This code:
std::string a("TEST1");
const char* a_c = a.c_str();
QString b("TEST2");
const char* b_c = b.toStdString().c_str();
std::string s1 = std::string("A: ") + a.c_str();
std::string s2 = std::string("A: ") + a_c;
std::string s3 = std::string("B: ") + b.toStdString().c_str();
std::string s4 = std::string("B: ") + b_c;
std::cout << s1 << std::endl;
std::cout << s2 << std::endl;
std::cout << s3 << std::endl;
std::cout << s4 << std::endl;
prints:
A: TEST1
A: TEST1
B: TEST2
B: B:
I don't know what's happened on the last cout
. (Obviously I can print directly the std::string
, but this piece of code is an example on a bigger project where I need the C-style string)

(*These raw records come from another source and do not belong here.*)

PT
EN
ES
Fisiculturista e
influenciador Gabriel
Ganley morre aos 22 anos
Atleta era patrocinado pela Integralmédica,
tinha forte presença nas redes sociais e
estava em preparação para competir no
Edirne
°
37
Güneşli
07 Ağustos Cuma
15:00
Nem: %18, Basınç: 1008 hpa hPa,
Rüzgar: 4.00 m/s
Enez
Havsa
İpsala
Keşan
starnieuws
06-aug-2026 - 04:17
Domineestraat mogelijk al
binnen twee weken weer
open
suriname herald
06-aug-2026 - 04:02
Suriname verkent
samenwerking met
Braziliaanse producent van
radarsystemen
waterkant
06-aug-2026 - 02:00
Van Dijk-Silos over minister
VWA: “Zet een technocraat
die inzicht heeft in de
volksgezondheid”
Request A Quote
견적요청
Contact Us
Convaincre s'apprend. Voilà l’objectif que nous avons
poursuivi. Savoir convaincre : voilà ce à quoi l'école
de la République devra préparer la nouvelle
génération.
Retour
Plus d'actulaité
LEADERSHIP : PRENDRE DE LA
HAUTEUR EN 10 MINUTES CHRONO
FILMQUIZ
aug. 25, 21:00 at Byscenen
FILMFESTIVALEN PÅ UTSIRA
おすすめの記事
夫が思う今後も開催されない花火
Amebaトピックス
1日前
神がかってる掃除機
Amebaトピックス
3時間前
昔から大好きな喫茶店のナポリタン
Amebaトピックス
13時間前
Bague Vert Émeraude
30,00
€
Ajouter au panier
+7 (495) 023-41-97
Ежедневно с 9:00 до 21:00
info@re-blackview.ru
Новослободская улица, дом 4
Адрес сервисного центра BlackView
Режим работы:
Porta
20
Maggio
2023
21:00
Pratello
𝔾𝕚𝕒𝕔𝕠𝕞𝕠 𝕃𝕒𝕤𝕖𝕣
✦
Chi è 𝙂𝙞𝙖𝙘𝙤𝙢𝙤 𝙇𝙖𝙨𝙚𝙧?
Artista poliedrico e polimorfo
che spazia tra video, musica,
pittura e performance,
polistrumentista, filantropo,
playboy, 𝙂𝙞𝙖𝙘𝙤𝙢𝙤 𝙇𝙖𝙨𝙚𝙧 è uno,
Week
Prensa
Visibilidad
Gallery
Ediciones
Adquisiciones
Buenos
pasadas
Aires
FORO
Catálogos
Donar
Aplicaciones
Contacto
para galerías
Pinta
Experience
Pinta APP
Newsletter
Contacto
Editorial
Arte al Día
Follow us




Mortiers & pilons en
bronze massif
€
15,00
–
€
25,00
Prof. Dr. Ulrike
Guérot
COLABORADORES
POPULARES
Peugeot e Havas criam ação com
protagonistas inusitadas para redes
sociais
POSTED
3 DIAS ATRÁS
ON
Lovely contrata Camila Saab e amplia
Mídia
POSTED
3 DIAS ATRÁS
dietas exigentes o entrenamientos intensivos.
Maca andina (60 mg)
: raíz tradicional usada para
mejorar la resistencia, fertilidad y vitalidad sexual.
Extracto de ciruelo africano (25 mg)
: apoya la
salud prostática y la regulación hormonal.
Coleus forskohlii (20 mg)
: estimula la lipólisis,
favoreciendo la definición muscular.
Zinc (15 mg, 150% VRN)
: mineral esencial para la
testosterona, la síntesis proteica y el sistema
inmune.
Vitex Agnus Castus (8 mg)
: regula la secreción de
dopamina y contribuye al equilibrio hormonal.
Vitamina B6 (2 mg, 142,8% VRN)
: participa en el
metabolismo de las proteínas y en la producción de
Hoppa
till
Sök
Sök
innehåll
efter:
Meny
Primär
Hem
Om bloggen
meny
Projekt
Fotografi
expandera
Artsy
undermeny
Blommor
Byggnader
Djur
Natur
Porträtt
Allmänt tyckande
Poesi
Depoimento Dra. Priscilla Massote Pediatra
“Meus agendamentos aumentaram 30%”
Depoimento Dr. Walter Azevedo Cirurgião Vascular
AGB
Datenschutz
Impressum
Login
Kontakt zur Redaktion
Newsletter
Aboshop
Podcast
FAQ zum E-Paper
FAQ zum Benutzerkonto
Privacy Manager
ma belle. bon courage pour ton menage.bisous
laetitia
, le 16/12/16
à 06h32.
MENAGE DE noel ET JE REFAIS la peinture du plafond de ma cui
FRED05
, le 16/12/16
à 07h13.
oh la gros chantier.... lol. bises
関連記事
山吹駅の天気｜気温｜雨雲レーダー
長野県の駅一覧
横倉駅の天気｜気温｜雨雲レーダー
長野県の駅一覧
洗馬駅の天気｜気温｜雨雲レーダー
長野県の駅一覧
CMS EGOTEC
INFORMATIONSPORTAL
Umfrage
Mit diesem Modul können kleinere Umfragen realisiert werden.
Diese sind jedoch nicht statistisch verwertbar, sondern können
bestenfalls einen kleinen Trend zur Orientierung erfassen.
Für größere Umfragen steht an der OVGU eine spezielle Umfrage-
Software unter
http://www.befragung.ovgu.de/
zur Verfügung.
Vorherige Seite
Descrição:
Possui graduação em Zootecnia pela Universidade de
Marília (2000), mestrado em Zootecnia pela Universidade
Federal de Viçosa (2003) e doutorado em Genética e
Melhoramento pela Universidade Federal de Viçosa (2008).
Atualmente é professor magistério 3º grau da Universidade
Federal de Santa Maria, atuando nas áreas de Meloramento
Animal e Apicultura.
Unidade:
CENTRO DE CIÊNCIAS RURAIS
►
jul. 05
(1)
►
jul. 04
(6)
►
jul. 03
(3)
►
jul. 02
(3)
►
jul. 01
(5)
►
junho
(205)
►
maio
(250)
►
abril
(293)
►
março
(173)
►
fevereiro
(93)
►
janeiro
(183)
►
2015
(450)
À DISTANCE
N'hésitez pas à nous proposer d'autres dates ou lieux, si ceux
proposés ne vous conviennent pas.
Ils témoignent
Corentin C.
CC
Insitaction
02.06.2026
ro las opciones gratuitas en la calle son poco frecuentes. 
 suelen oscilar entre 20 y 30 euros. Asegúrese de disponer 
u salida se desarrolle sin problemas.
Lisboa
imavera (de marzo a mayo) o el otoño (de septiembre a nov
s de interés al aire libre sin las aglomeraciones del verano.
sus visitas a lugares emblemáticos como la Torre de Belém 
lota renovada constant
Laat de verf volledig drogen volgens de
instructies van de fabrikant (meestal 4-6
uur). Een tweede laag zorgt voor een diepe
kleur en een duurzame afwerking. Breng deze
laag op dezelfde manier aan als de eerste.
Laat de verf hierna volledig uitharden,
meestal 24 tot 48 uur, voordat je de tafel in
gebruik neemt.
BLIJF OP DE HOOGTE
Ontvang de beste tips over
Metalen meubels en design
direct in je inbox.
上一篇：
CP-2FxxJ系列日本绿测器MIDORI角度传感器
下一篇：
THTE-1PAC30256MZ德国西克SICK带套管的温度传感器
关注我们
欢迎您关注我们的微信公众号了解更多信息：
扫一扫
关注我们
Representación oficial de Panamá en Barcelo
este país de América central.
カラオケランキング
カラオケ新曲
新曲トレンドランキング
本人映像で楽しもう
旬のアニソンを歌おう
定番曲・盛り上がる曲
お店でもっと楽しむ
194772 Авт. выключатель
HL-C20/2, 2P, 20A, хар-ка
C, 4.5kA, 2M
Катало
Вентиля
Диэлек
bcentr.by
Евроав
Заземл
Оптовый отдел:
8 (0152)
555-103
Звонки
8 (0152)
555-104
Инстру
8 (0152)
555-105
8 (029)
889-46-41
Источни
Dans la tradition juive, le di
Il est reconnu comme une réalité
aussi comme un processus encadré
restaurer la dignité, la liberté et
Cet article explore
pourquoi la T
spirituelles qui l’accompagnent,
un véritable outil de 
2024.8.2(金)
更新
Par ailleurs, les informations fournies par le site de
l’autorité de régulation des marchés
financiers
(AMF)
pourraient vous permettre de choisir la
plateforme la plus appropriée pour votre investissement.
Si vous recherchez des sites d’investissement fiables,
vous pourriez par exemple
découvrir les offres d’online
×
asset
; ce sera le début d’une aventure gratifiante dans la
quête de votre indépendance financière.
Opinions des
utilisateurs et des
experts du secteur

During writing the question I found the trivial bug: after this line
const char* b_c = b.toStdString().c_str();
the std::string
returned by b.toStdString()
no longer exists, so the destructor was called and the b_c
pointer is no more valid. Instead, the
std::string("B: ") + b.toStdString().c_str();
copy into the new string the value of the concatenation, so the invalidation of b.toStdString()
is no more a problem.
Obviously a_c
is not a problem because a
is never destroyed.